What to do >> Duplicate, word for word, the part of the prime-number discussion that begins with the words "If P be set" and ends with "formula of prime numbers.".

══ Excerpted text

A way for finding formula of prime numbers

If P be set of prime numbers and S be a set contain numbers that has been made as below: On the beginning of each member of P put a point like 0.2 or 0.19 then S={0.2 , 0.3 , 0.5 , 0.7 , 0.11 , ... } Now I assert that S is dense in the interval (0.1 , 1) of real numbers. This theory is a introduction for finding formula of prime numbers.

True, S is dense in the interval (0.1 , 1); this fact follows easily from well-known results on Distribution of prime numbers. But I doubt that this is "a way for finding formula of prime numbers". Boris Tsirelson (talk) 22:10, 16 March 2017 (CET)

════
══ Supplied data

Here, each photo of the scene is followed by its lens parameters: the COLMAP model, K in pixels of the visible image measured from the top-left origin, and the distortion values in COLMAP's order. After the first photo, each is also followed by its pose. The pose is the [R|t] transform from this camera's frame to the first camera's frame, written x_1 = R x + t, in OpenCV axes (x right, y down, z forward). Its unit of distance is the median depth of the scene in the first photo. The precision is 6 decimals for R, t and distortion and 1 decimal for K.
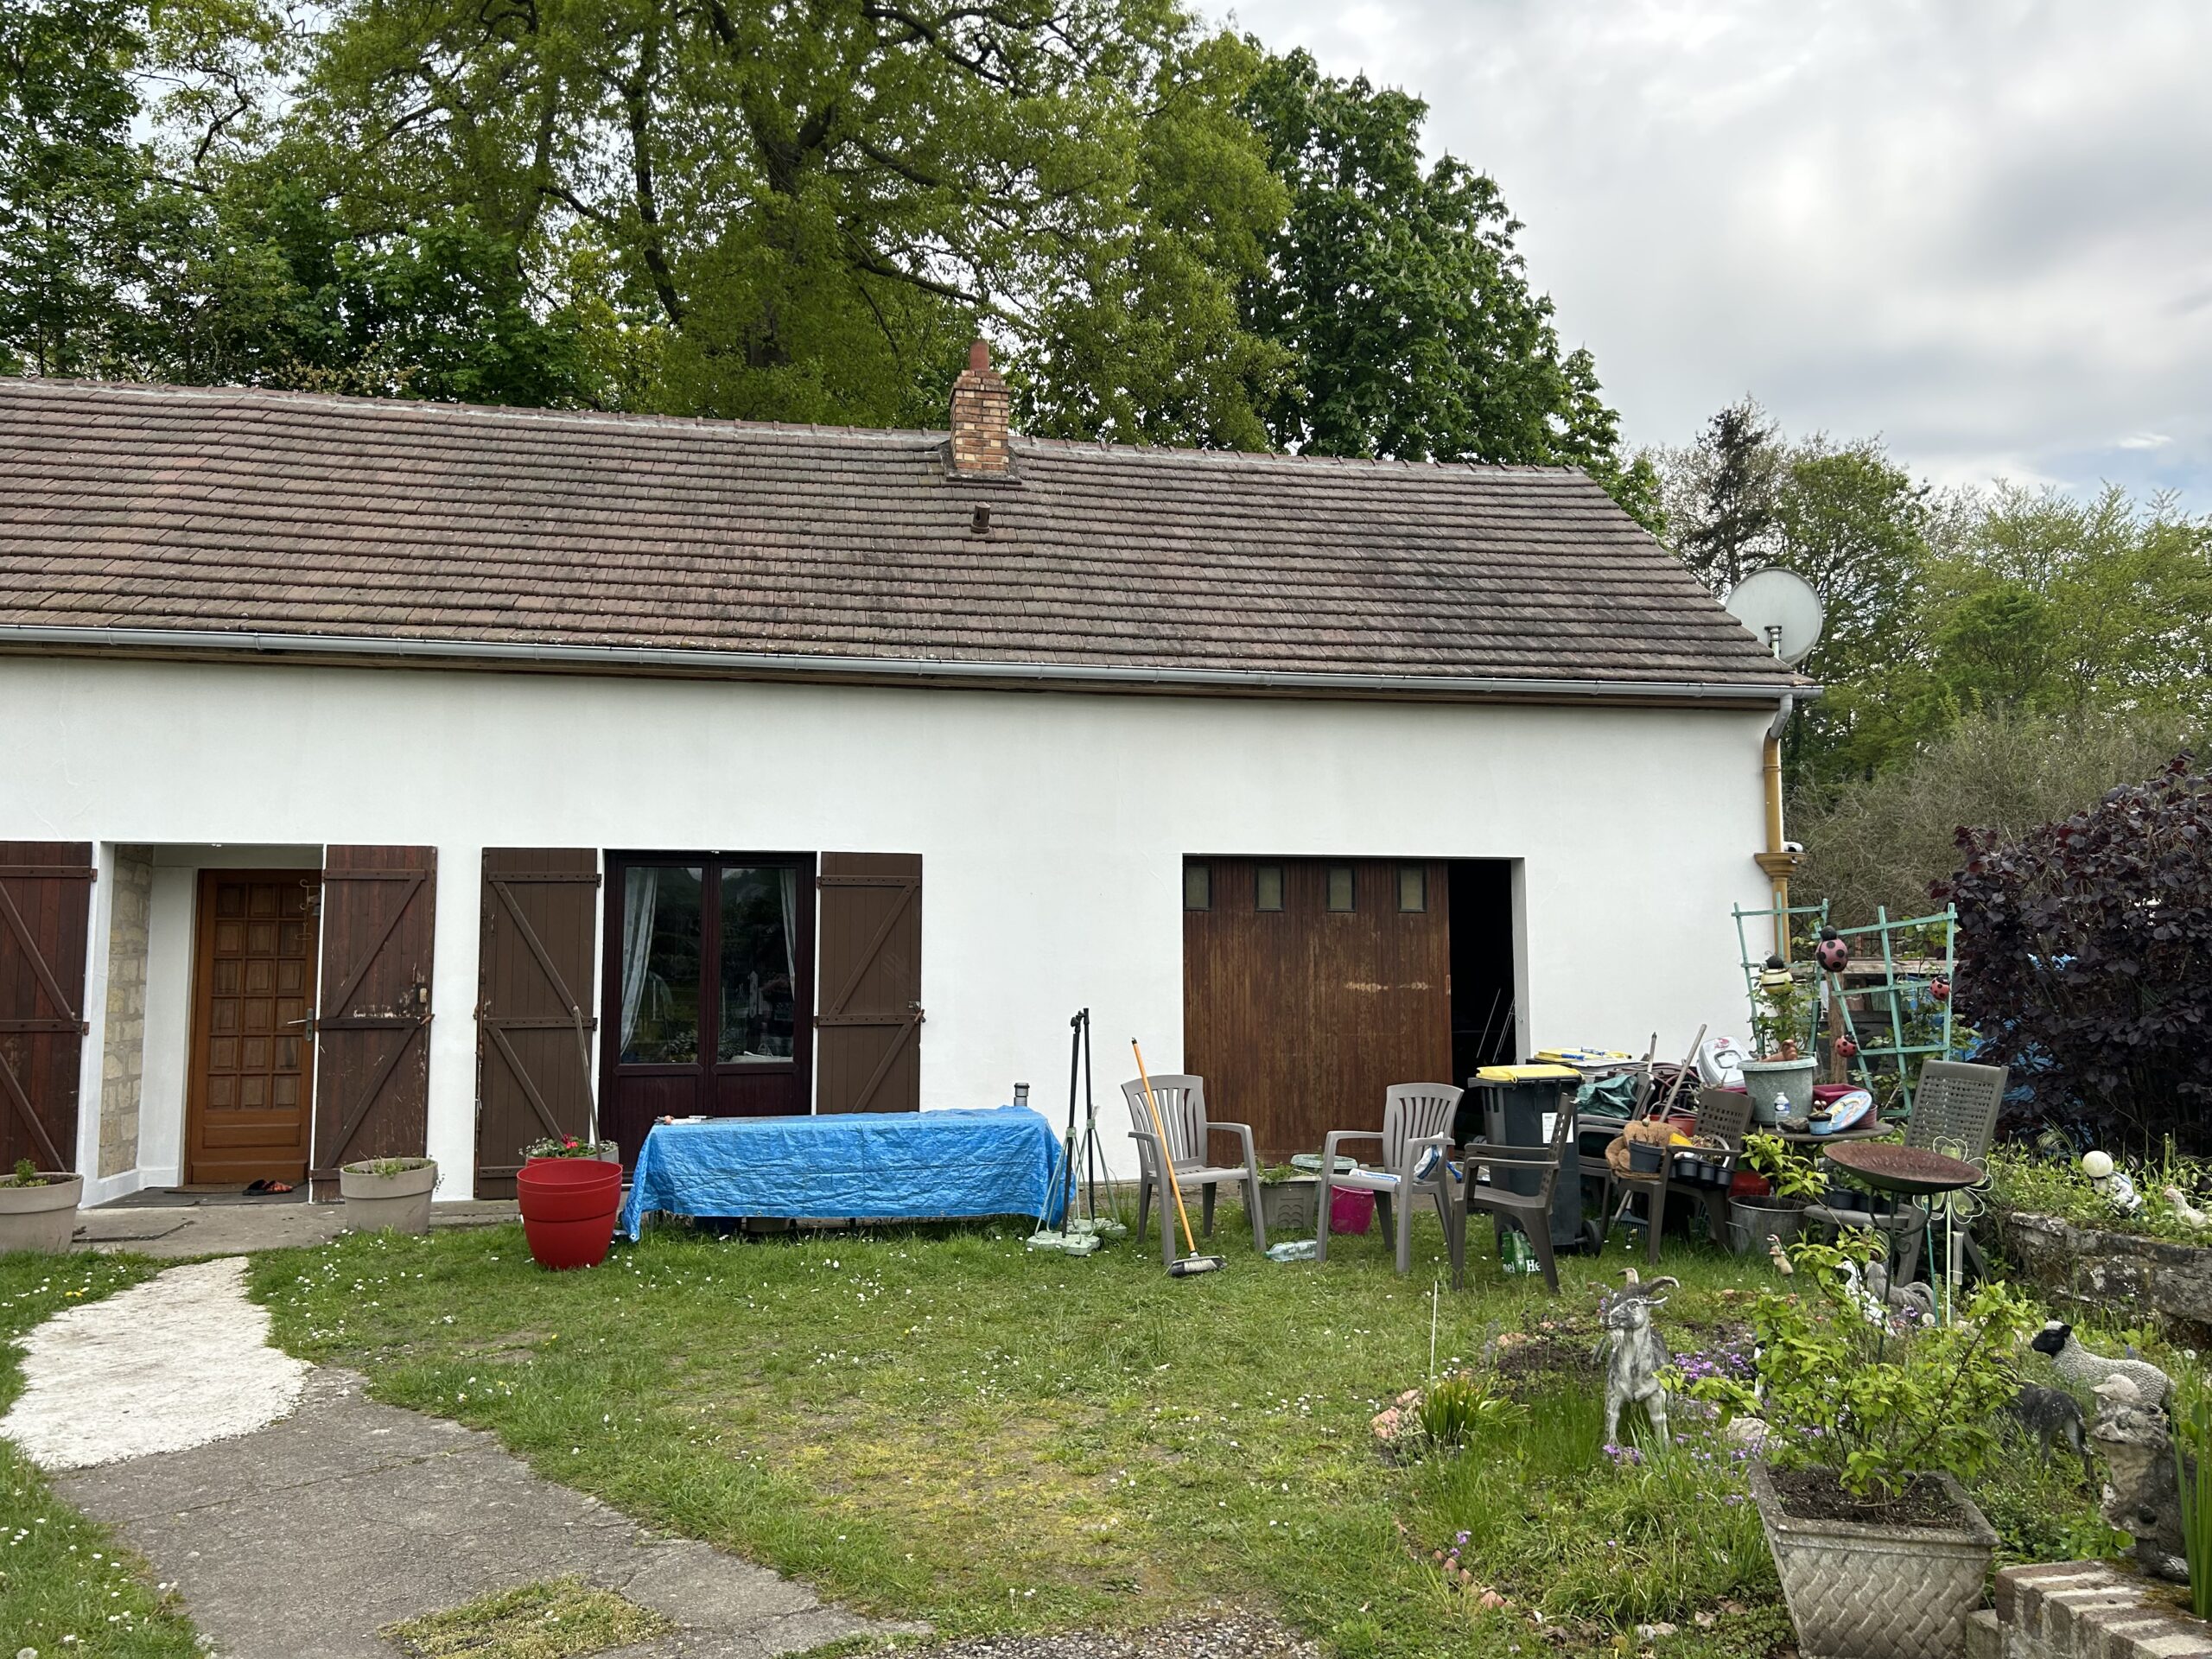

════

Solution to this exercise >>
If P be set of prime numbers and S be a set contain numbers that has been made as below: On the beginning of each member of P put a point like 0.2 or 0.19 then S={0.2 , 0.3 , 0.5 , 0.7 , 0.11 , ... } Now I assert that S is dense in the interval (0.1 , 1) of real numbers. This theory is a introduction for finding formula of prime numbers.